Mr. JAY BOSE (Executive Vice President, Nayio Media): Thank you, Scott.

SIMON: So how does this technology work?

Mr. BOSE: Well, the technology itself is actually called muGene, musical gene. And what this muGene is all about is that we can take a song in any language and convert that song into a very small mathematical abstraction of the song. And what this file is, it's a series of translations. As opposed to looking at the notes and the silences, what we look at in a song is the transitions between the different melody and pitch lines of the song. Then we are able to compare 15 seconds of humming to that database and come up with the results very quickly.

You simply hum a song to the PC microphone, and out comes the result of the search of the humming, and then you can listen to the song or download it.

SIMON: All right. Well, talk me through this a bit. What's the site I log into?

Mr. BOSE: First you would go to, N-A-Y-I-O. And you will see something on the right hand side which says a new way to search, humming search.

SIMON: Humming search. Okay, so here it is. It says humming search. I've logged in, or I've pressed that button, and humming search - start, stop and search, right?

Mr. BOSE: Exactly.

SIMON: Okay. So what do I do now?

Mr. BOSE: So what you would do is, the system expects between 10 and 15 seconds of humming.
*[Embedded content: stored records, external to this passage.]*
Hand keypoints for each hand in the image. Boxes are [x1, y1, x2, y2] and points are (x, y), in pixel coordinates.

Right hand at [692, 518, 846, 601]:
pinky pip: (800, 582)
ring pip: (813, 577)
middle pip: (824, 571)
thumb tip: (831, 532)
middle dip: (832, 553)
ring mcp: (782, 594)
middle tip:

SIMON: It says here, just press start button and begin humming, right?

Mr. BOSE: That's it.

SIMON: Okay. Well, let me try it. Ready? (Humming) Okay, should we try it? Here's search.
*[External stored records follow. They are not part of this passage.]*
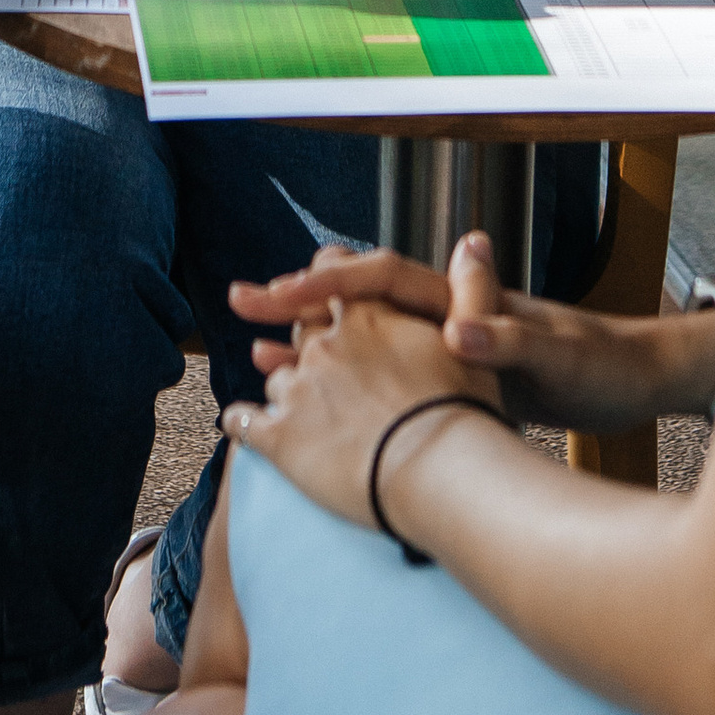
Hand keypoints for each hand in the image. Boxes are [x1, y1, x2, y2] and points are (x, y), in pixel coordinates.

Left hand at [220, 286, 495, 536]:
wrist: (441, 473)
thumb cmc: (465, 412)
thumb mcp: (474, 338)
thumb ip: (470, 289)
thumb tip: (475, 241)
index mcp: (367, 317)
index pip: (334, 283)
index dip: (322, 282)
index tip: (308, 284)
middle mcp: (325, 346)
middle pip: (304, 332)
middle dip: (301, 337)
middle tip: (291, 340)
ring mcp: (298, 390)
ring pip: (277, 378)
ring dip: (279, 382)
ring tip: (283, 395)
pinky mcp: (281, 438)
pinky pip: (246, 422)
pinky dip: (241, 421)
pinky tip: (239, 424)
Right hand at [233, 234, 714, 432]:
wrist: (636, 383)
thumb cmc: (601, 364)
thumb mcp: (556, 356)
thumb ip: (506, 340)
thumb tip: (461, 331)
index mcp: (462, 298)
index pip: (380, 275)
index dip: (328, 282)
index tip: (280, 292)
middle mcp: (444, 314)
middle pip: (356, 297)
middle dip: (299, 301)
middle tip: (241, 305)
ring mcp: (445, 346)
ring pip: (362, 335)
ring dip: (313, 341)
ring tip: (257, 354)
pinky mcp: (452, 382)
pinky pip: (383, 372)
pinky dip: (347, 380)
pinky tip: (322, 402)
Mr. BOSE: Yeah, let's hit the search button.

SIMON: It says "Goodbye" by Jessica or "For the First Time" by Kenny Loggins. Perhaps my pitch is off. Can we try something here?

Mr. BOSE: Sure.

SIMON: We're going to bring Monica Villavicencio in here. She's our Kroc Fellow. She's a much better hummer than I am. Monica.

Ms. MONICA VILLAVICENCIO (Fellow, Joan B. Kroc Fellowship for Public Radio Journalism): Hi.

SIMON: Now, she's learning broadcasting. Which raises the question, why is she with us if she's trying to learn broadcasting?

Mr. BOSE: Oh, well.

SIMON: But setting that aside, we're going to have Monica hum the song that I tried to hum. Okay?

Mr. BOSE: Fair enough.

SIMON: Monica?


SIMON: It's searching. It's searching. You get to read. What's showing up here?

Ms. VILLAVICENCIO: We have "Fly Me to the Moo," by Nat King Cole, and another version by Julie London.

SIMON: So why would it successfully pick up Monica's version and not mine?

Mr. BOSE: I think that you need to be of a certain minimum caliber to be able to hum. I don't think...


Mr. BOSE: met that criteria.


Mr. BOSE: And the only reason I say that is because if you are not good at humming, or singing, we actually have a tool available on the Web site, which accurately gives you your grade and teaches you how to sing as well.

SIMON: Jay Bose is the general manager in the United States for Nayio. Mr. Bose, thanks very much for being with us.

Mr. BOSE: Thank you, Scott. (Humming)

Mr. BOSE: I think you might need Monica again.

(Soundbite of song, "Fly Me to the Moon")

Ms. ASTRUD GILBERTO (Singer): (Singing) Fly me to the moon and let me play among the stars. Let me see what spring is like on Jupiter and Mars. In other words, hold my hand...

SIMON: The girl from Ipanema. And you're listening to WEEKEND EDITION from NPR News.